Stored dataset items
※ ※ ※
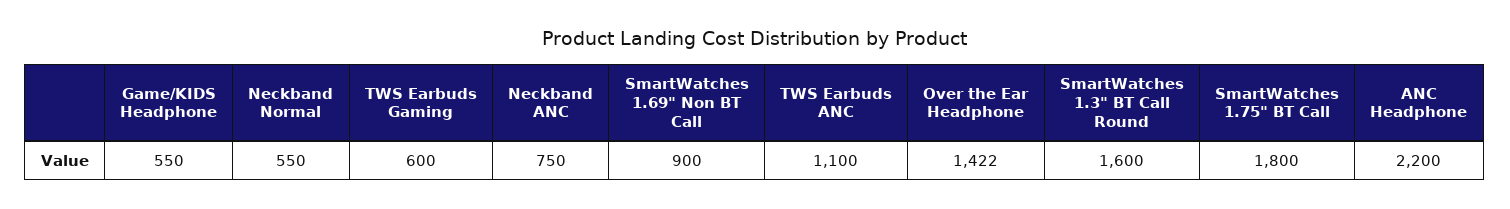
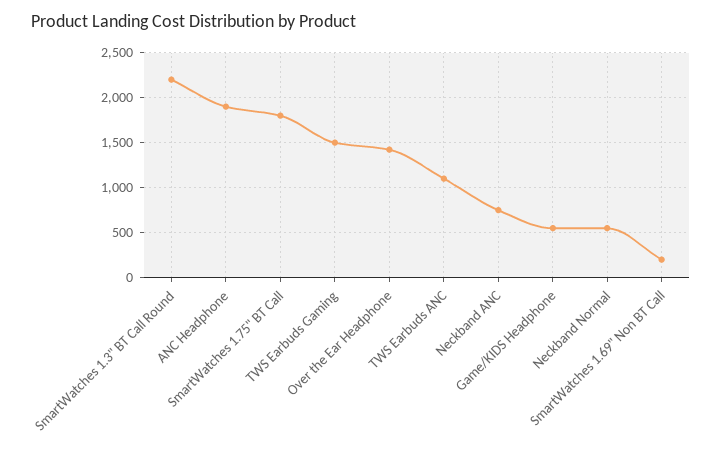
TWS Earbuds Gaming: 600 -> 1500
SmartWatches 1.69" Non BT Call: 900 -> 200
SmartWatches 1.3" BT Call Round: 1600 -> 2200
ANC Headphone: 2200 -> 1900

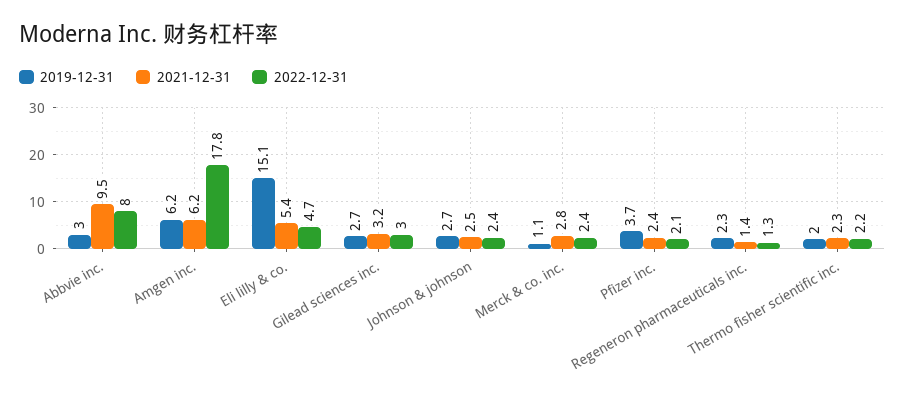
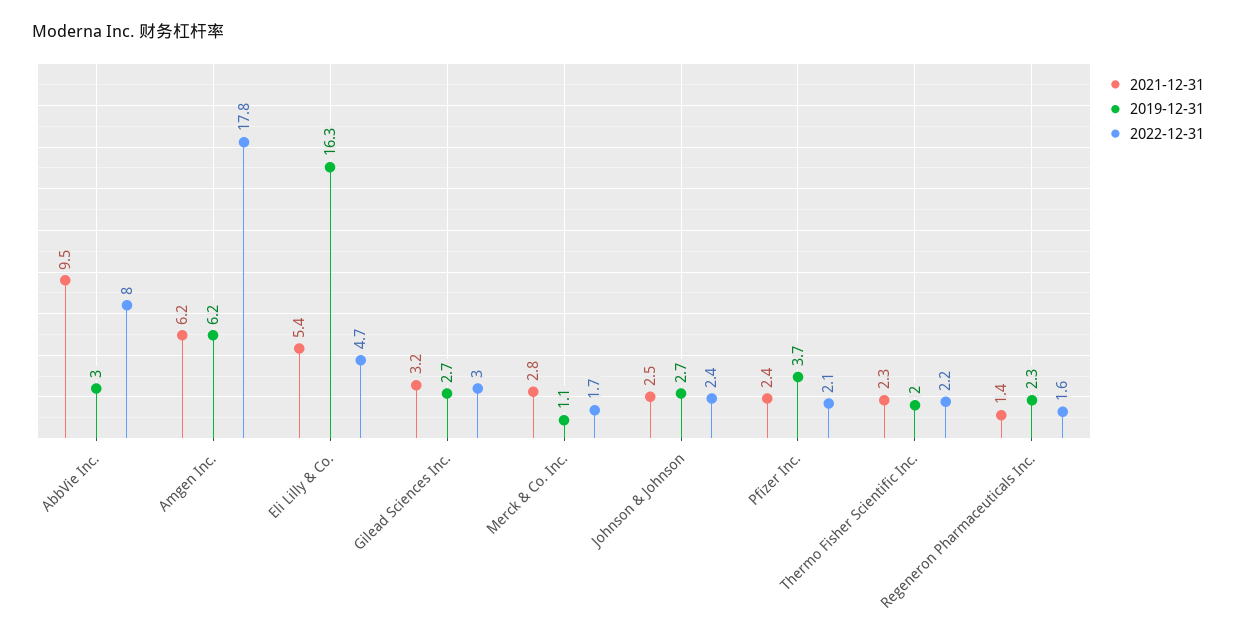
2019-12-31, Eli lilly & co.: 15.1 -> 16.3
2022-12-31, Merck & co. inc.: 2.4 -> 1.7
2022-12-31, Regeneron pharmaceuticals inc.: 1.3 -> 1.6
※ ※ ※
Work required: A complete answer gives every line of the records holding "SmartWatches".

Answer box:
SmartWatches 1.69" Non BT Call: 900 -> 200
SmartWatches 1.3" BT Call Round: 1600 -> 2200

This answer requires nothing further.